Это буквальный перевод названия американской машины на гусеничном ходу, построенной в свое время для полярных экспедиций.

Кстати, раз уж речь зашла об этимологии, каково происхождение слова «вулкан»? Все словари, в том числе академический Литтре, полагают что оно происходит от Вулкана, бога подземного огня. Так вот, похоже, это ошибка. Во всяком случае один профессор-филолог сейчас утверждает, что в классической латыни данный термин не встречается. Он появляется лишь в конце XV – начале XVI века в отчетах иберийских мореплавателей. «Волкан» или «болкан» (в испанском «б» и «в» часто произносятся одинаково и взаимозаменяются), он же «булкан» или «букан» – так называли рокочущие горы…

Мой друг полез назад на своего гусеничного кота, взревевшего, словно настоящий букан, а я зашагал к широкой седловине, разделяющей крутые склоны северной Этны. Посреди этой впадины пролегает скалистый хребет, почти целиком погребенный под напластованиями пепла. Место называется Пицци Денери, и именно его мы облюбовали для постройки обсерватории.

Седловина расположена сравнительно далеко от вершинных кратеров, но они хорошо видны. С другой стороны она надежно защищена от потоков лавы, изливающихся, как правило, в другом направлении, а риск неожиданного извержения невелик. Более того, хребет проходит как раз над теми трещинами, что погубили в 1928 году город Маскали и угрожали повторить это в мае – июне 1971-го.

Обсерваторию необходимо строить на возвышении, дабы она избежала печальной судьбы своей предшественницы, неразумно возведенной на ровном, даже слегка вогнутом месте. К сожалению, с этой стороны Этны возле вершины нет паразитных конусов. Единственный выступ – Пицци Денери.

На пустынных просторах северной и западной Этны вообще нет ни одной саттелитной горы. Только на востоке я увидел вдали два конуса-близнеца. Мне давно хотелось их осмотреть, но даже сегодня это не удастся сделать. Их склоны чрезвычайно круты для базальтовых вулканов; скорее, подобная форма заставляет думать о паразитных конусах-хорнито, но высота их не может не интриговать.
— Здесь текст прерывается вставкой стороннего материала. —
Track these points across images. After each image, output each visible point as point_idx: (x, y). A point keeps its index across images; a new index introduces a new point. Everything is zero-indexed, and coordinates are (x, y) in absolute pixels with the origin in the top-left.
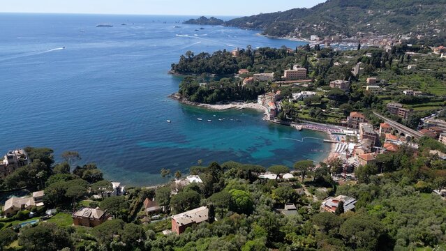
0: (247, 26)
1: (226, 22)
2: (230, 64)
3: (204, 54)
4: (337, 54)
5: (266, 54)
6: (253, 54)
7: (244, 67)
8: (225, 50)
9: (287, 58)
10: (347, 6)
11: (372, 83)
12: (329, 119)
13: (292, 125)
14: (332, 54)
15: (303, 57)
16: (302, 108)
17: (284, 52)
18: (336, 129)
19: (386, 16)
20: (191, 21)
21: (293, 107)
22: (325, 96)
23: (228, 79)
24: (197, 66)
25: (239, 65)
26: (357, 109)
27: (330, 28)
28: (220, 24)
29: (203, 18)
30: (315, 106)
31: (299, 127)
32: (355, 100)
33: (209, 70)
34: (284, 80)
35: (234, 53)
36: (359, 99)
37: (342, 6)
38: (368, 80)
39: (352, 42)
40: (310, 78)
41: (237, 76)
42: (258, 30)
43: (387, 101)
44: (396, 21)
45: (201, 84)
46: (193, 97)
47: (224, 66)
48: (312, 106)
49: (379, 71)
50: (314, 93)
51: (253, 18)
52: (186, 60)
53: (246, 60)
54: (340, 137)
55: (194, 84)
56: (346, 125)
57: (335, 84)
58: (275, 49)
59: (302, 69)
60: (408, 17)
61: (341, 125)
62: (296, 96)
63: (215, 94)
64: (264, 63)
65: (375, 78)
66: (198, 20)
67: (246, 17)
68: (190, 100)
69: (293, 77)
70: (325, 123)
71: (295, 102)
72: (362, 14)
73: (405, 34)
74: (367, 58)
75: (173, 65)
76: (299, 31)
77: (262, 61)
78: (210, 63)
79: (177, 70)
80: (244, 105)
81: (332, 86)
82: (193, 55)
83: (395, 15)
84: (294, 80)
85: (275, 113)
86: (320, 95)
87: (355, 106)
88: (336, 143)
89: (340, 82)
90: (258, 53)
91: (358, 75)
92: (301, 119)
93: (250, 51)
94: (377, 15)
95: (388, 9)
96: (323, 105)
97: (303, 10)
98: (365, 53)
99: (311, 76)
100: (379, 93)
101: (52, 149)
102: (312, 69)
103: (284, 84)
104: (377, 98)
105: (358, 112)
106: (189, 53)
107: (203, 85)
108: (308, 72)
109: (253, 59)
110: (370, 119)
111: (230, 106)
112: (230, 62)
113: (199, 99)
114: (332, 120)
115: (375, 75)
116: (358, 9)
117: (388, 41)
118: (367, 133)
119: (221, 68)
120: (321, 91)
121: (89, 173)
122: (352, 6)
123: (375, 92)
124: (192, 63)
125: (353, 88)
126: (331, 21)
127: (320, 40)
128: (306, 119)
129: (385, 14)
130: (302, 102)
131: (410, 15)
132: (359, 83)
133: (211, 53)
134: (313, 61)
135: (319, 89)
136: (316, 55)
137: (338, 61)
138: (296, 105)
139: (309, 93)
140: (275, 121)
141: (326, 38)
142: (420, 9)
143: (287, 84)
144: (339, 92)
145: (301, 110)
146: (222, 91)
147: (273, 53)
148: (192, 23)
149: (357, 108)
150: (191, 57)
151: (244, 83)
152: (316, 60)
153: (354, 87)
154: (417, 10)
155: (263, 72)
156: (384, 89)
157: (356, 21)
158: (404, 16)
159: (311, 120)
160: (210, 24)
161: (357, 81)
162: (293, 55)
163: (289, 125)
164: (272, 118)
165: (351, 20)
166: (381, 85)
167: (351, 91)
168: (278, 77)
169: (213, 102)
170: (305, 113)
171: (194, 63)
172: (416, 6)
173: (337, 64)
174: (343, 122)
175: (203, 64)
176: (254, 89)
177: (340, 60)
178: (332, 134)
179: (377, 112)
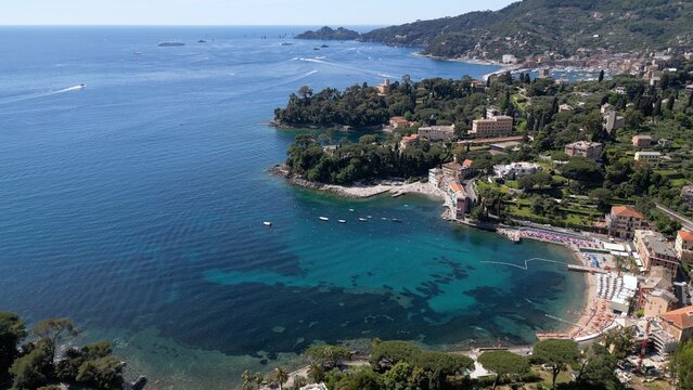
0: (396, 41)
1: (363, 35)
2: (374, 109)
3: (330, 92)
4: (562, 90)
5: (437, 89)
6: (413, 90)
7: (398, 113)
8: (365, 84)
9: (474, 96)
10: (559, 6)
11: (642, 146)
12: (570, 219)
13: (501, 231)
14: (554, 89)
15: (502, 95)
16: (515, 195)
17: (466, 86)
18: (587, 239)
19: (624, 21)
20: (308, 35)
21: (500, 194)
22: (556, 171)
23: (372, 137)
24: (318, 111)
25: (390, 110)
26: (622, 199)
27: (534, 42)
28: (352, 39)
29: (326, 29)
30: (540, 191)
31: (514, 234)
32: (616, 180)
33: (339, 120)
34: (474, 137)
35: (381, 89)
36: (623, 178)
37: (552, 7)
38: (635, 140)
39: (572, 64)
40: (519, 134)
41: (387, 129)
42: (415, 46)
43: (677, 182)
44: (640, 30)
45: (325, 148)
46: (312, 173)
47: (364, 112)
48: (535, 191)
49: (650, 121)
50: (536, 165)
51: (405, 29)
52: (300, 103)
53: (403, 100)
54: (599, 257)
55: (312, 149)
56: (604, 231)
57: (575, 149)
58: (451, 81)
59: (505, 117)
60: (660, 22)
61: (595, 230)
62: (502, 170)
63: (350, 167)
64: (433, 105)
65: (648, 137)
66: (318, 32)
67: (394, 27)
68: (306, 178)
69: (488, 131)
70: (563, 226)
71: (500, 182)
72: (583, 19)
73: (660, 50)
74: (619, 96)
75: (277, 111)
76: (482, 47)
77: (429, 102)
78: (340, 107)
79: (285, 119)
80: (405, 187)
81: (569, 153)
82: (311, 93)
83: (640, 19)
84: (492, 137)
85: (467, 206)
86: (546, 169)
87: (618, 191)
88: (594, 273)
89: (584, 145)
90: (421, 89)
91: (614, 130)
92: (516, 217)
93: (408, 85)
94: (608, 19)
95: (626, 10)
96: (555, 190)
97: (487, 14)
98: (613, 86)
99: (520, 129)
100: (661, 165)
101: (15, 314)
102: (520, 116)
103: (474, 145)
104: (659, 177)
105: (626, 203)
106: (305, 90)
107: (329, 150)
108: (514, 123)
109: (414, 99)
110: (652, 219)
111: (379, 189)
112: (375, 105)
113: (323, 178)
114: (576, 220)
115: (646, 130)
116: (578, 10)
117: (632, 62)
118: (659, 255)
119: (359, 116)
120: (547, 161)
121: (92, 368)
122: (567, 6)
123: (652, 164)
124: (309, 108)
125: (609, 156)
126: (534, 31)
127: (519, 62)
128: (527, 219)
129: (621, 18)
130: (515, 183)
131: (663, 19)
132: (618, 147)
133: (342, 90)
134: (520, 101)
135: (543, 157)
136: (524, 90)
137: (565, 102)
138: (504, 189)
139: (526, 165)
140: (467, 221)
141: (528, 60)
142: (680, 9)
143: (480, 145)
144: (586, 166)
145: (514, 200)
146: (364, 161)
147: (448, 88)
148: (309, 38)
149: (621, 195)
150: (308, 96)
151: (403, 145)
152: (525, 101)
153: (612, 154)
154: (674, 11)
155: (435, 125)
156: (667, 157)
157: (574, 30)
158: (654, 21)
159: (536, 221)
160: (337, 39)
161: (614, 141)
162: (482, 90)
163: (495, 231)
164: (459, 215)
165: (566, 29)
166: (660, 149)
167: (605, 161)
168: (462, 133)
169: (348, 182)
170: (522, 205)
171: (312, 108)
172: (673, 5)
173: (564, 107)
174: (599, 224)
175: (329, 110)
176: (422, 156)
177: (569, 101)
178: (582, 250)
179: (661, 203)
Конусы зовутся Фрателли Пии, то есть «любящие братья». Мне так и не удалось установить, отличаются ли они чем-нибудь от двухсот паразитных конусов, рассеянных по склонам Этны. Может, в самом деле они являются свидетелем извержения, описанного безымянным поэтом, современником Вергилия. Как гласит легенда, они и есть те самые братья, которых Юпитер в награду превратил в две приметные горы…

«Давным-давно случилось так, что пещеры Этны изрыгнули огонь, – писал поэт, – и гора вся обратилась в пламя, а ее котлы неистово клокотали. Громадные жгучие волны понеслись вниз. Загорелись поля, жнивье, и вместе с урожаем горели землепашцы, пылали леса и холмы; огонь хватал все впереди себя. Каждый брал добро, которое мог унести, и бежал прочь. А тех, кто мешкал, огонь пожирал… Когда раздался треск в соседнем доме, Амфион и его брат Анафий заметили, что их отец и мать, увы, не в силах от старости спастись бегством и пали на пороге. Братья подняли их на плечи и заторопились сквозь пламя. И пламя застыдилось и не тронуло этих любящих юношей, а пропустило их и угасало там, куда они ставили ногу. Справа и слева бушевал всепожирающий огонь, но оба брата благополучно прошли сквозь него и донесли до безопасного места свои драгоценные ноши. Живые и невредимые, они удалились всей семьей.

Столь благочестивые юноши провели потом свою жизнь в спокойствии и добре, а у Плутона их ждало уготованное место. Поэты воспевали их…» Два тысячелетия лавы обходят эти две особняком стоящие горы, словно желая сохранить память о Фрателли Пии – любящих братьях. К сожалению, они слишком далеки от северо-восточной бокки и центрального кратера, чтобы строить на них научный наблюдательный пункт. Да и не будет ли это святотатством?